We recommend that in addition to submitting the application, potentially eligible borrowers begin conducting their own due diligence and assembling relevant supporting documentation to submit to participating lenders so they can expedite the approval process. Supporting documents include:
- formation documents (articles of incorporation, certificates of formation, bylaws, etc.)
- state tax filings
- payroll and unemployment insurance filings
- annual profit and loss statements
- mortgage and rent statements
- utility statements
- appropriate tax returns of the business
- evidence reflecting the number of employees
- evidence reflecting payroll costs from February 15 to the time of application
- evidence reflecting mortgage interest payments from February 15 to the time of application
- evidence reflecting rent payments from February 15 to the time of application
- evidence reflecting utilities payments from February 15 to the time of application
Eligibility for PPP Loans
Those eligible for PPP relief include small businesses, nonprofits, 501(c)(19) veteran organizations, self-employed individuals operating as sole proprietors, and independent contractors with 500 or fewer employees. Qualifying food service and accommodation businesses with multiple locations can have 500 employees at each location and still be eligible for financing.

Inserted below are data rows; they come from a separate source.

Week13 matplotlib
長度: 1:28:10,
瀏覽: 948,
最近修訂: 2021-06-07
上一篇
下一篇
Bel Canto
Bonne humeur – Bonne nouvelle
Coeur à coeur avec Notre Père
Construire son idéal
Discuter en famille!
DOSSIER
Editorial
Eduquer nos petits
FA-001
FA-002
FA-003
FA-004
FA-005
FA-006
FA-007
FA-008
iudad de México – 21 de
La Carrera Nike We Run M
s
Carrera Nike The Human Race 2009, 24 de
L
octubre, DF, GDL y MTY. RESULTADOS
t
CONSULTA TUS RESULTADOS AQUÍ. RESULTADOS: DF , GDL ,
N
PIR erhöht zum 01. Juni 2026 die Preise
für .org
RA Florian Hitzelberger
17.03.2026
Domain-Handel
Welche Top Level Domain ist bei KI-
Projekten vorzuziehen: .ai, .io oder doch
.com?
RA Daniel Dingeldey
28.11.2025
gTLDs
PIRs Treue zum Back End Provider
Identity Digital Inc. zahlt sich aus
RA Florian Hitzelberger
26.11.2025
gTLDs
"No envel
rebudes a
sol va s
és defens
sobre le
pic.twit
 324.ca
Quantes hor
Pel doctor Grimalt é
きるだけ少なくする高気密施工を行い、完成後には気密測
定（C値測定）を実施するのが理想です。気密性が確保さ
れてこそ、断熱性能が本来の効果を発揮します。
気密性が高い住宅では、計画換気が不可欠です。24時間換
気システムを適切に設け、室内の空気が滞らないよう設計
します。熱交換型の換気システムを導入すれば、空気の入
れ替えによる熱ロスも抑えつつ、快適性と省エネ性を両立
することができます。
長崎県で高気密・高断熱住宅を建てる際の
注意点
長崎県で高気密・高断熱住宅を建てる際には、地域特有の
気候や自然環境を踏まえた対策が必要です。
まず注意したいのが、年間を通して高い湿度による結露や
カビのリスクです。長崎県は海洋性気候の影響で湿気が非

When determining eligibility, potential borrowers must also consider whether they have affiliated businesses and whether those affiliates make the borrower too large for SBA loans. While an analysis of business affiliation differs on a case-by-case basis, potential borrowers should, where applicable, look at whether a majority or significant percentages of their voting stock are owned by other entities or individuals who own separate business entities. They should also consider, where applicable, whether another entity controls the management of the borrower. Ultimately, potential borrowers are advised to present questions concerning affiliation to their attorneys or loan officers at participating lenders.
Steps for Borrowers Going Forward
- Potential borrowers should contact their lenders’ SBA loan originators and advise them that they intend on applying for PPP relief.
- Potential borrowers without affiliates should complete Form 2483 and submit it to their lenders’ SBA loan originators as soon as possible.
- Potential borrowers with affiliates should begin completing Form 2483 but confer with their attorneys or SBA loan officers concerning affiliation and the effect it could have on eligibility, and then make a determination as to whether they should submit their application.
- Potential borrowers should begin assembling the due diligence documentation listed above in anticipation of SBA loan originators requesting such documentation.